Ambiente de confianza
y amistad
Por otra parte, vemos que
muchos chicos y chicas –sobre todo, en la juventud y adolescencia– acaban
flaqueando en la fe que han recibido cuando sufren algún tipo de prueba. El
origen de estas crisis puede ser muy diverso –la presión de un ambiente
paganizado, unos amigos que ridiculizan las convicciones religiosas, un
profesor que da sus lecciones desde una perspectiva atea o que pone a Dios
entre paréntesis–, pero estas crisis cobran fuerza sólo cuando quienes las
sufren no aciertan a plantear a las personas adecuadas lo que les pasa.
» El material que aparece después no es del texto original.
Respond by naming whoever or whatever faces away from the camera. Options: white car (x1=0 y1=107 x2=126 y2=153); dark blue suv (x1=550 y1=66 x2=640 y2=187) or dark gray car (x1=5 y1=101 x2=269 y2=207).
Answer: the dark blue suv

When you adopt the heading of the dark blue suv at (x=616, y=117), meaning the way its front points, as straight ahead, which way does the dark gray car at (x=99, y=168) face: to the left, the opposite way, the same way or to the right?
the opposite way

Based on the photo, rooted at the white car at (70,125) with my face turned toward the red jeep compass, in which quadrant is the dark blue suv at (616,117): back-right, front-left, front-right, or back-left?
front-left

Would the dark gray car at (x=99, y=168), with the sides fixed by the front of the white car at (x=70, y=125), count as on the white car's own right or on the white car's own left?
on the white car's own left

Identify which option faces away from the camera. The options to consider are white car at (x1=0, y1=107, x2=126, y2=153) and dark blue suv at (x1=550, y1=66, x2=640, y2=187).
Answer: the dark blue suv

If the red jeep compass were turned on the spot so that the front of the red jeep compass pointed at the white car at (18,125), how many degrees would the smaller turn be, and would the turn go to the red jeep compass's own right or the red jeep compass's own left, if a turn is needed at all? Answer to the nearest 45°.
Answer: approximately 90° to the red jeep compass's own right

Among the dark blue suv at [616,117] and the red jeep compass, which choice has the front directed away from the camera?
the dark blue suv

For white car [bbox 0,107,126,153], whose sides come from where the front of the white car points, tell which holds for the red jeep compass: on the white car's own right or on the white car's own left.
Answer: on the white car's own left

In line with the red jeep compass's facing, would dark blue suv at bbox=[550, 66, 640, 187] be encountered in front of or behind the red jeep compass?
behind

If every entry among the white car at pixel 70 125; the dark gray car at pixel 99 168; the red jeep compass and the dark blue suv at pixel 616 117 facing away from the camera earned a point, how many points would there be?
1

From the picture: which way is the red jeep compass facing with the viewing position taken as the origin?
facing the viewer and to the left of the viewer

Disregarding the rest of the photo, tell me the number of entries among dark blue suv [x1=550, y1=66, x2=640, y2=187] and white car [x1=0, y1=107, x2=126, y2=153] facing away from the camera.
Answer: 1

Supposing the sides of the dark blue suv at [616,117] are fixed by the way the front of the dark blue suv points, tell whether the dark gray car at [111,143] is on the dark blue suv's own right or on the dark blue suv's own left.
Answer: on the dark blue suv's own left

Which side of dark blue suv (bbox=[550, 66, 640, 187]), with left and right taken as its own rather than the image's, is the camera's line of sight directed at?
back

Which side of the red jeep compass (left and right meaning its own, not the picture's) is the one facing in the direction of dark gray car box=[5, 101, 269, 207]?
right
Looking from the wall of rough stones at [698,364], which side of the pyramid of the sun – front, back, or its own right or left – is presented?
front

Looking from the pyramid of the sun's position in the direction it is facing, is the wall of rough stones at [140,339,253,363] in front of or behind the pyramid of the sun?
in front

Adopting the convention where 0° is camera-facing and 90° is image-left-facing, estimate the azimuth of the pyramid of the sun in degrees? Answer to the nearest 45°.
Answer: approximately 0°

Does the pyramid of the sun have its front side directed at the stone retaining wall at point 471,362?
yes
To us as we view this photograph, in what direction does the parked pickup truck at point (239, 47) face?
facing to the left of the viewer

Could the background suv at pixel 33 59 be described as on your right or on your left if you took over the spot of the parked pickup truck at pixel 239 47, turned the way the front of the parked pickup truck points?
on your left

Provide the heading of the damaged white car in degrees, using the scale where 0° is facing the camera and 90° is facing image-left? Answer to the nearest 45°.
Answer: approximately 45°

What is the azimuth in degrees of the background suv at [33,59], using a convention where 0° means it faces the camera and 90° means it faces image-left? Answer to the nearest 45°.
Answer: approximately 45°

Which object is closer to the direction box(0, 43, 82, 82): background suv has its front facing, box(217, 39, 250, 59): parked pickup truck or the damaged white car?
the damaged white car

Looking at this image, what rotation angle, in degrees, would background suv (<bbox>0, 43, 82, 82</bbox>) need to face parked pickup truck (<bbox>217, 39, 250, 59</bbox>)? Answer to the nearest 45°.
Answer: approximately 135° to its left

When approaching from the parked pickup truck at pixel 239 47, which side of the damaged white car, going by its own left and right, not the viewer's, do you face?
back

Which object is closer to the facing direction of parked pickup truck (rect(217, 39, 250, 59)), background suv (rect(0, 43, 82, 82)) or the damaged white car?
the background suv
Es importante facilitar la
confianza con los hijos, y que éstos encuentren siempre disponibles a sus
padres para dedicarles tiempo. Los chicos –aun los
que parecen más díscolos y despegados– desean siempre ese acercamiento, esa
fraternidad con sus padres. La clave suele estar en la confianza: que los
padres sepan educar en un clima de familiaridad, que no den jamás la impresión
de que desconfían, que den libertad y que enseñen a administrarla con
responsabilidad personal. Es preferible que se dejen engañar alguna vez: la
confianza, que se pone en los hijos, hace que ellos mismos se avergüencen de
haber abusado, y se corrijan; en cambio, si no tienen libertad, si ven que no
se confía en ellos, se sentirán movidos a engañar[3]. No
hay que esperar a la adolescencia para poner en práctica estos consejos: se
puede propiciar desde edades muy tempranas.
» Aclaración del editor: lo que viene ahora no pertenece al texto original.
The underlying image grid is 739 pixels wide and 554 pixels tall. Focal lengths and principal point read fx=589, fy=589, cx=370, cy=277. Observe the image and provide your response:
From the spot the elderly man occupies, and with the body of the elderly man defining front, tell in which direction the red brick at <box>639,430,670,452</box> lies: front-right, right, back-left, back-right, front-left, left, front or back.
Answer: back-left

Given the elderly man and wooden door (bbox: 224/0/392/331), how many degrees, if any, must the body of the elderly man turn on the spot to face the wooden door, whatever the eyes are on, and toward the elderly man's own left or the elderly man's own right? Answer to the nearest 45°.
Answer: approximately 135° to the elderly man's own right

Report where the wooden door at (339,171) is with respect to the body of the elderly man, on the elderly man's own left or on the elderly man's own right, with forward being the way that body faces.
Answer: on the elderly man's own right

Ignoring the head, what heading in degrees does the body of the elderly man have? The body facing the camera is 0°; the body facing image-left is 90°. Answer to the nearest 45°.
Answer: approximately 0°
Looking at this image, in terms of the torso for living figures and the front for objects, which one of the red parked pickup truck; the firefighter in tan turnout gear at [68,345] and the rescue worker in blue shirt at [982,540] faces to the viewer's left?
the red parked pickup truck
Hablar con los hijos es de
las cosas más gratas que existen, y la puerta más directa para entablar una
profunda amistad con ellos. Cuando una persona adquiere confianza con otra, se
establece un puente de mutua satisfacción, y pocas veces desaprovechará la
oportunidad de conversar sobre sus inquietudes y sus sentimientos; que es, por
otra parte, una manera de conocerse mejor a uno mismo. Aunque hay edades más
difíciles que otras para lograr esa cercanía, los padres no deben cejar en su
ilusión por llegar a ser amigos de sus hijos: amigos a los
que se confían las inquietudes, con quienes se consultan los problemas, de los
que se espera una ayuda eficaz y amable[4].
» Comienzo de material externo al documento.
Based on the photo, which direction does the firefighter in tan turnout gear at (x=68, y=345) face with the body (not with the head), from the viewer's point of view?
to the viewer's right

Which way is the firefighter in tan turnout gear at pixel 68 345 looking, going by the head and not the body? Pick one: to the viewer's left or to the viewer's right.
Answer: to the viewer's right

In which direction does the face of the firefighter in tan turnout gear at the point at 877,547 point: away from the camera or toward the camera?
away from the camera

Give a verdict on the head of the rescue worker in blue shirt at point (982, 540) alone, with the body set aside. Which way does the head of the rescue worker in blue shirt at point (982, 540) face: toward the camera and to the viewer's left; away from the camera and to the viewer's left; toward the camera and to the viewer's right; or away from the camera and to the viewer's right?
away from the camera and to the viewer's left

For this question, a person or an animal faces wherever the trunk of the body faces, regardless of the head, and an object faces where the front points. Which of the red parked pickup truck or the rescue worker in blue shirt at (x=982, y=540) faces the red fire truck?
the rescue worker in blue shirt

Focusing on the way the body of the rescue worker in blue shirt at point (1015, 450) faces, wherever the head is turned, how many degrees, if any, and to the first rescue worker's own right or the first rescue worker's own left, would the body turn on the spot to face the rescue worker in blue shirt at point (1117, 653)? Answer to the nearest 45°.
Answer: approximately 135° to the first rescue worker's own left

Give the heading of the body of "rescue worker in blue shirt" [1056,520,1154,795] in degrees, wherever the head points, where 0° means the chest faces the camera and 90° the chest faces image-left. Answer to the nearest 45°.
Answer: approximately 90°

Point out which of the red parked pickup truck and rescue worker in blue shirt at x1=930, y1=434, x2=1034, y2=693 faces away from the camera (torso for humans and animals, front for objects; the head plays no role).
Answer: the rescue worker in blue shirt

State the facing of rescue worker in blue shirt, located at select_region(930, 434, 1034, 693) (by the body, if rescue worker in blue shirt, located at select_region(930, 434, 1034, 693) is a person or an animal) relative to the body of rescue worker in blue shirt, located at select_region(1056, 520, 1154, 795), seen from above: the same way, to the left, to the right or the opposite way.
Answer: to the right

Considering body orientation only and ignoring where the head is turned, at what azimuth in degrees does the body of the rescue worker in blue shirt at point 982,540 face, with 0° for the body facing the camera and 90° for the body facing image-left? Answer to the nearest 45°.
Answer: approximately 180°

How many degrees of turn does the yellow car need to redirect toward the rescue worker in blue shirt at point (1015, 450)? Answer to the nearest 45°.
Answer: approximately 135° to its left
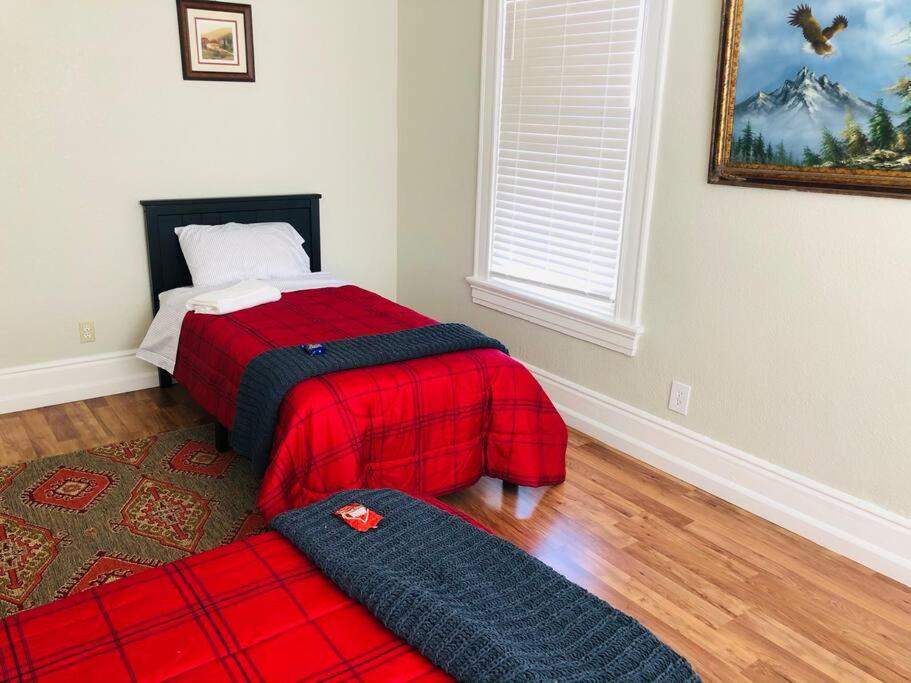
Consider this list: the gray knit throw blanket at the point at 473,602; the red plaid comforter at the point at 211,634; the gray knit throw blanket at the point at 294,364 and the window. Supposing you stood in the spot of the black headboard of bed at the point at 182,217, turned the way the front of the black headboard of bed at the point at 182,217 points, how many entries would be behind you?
0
En ese ambiente de amistad,
los hijos oyen hablar de Dios de un modo grato y atrayente. Todo esto requiere
que los padres encuentren tiempo para estar con sus hijos, y un tiempo que sea
“de calidad”: el hijo debe percibir que sus cosas nos interesan más que el
resto de nuestras ocupaciones. Esto implica acciones concretas, que las
circunstancias no pueden llevar a omitir o retrasar una y otra vez: apagar la
televisión o el ordenador –o dejar, claramente, de prestarle atención– cuando
la chica o el chico pregunta por nosotros y se nota que quiere hablar; recortar
la dedicación al trabajo; buscar formas de recreo y entretenimiento que
faciliten la conversación y vida familiar, etc.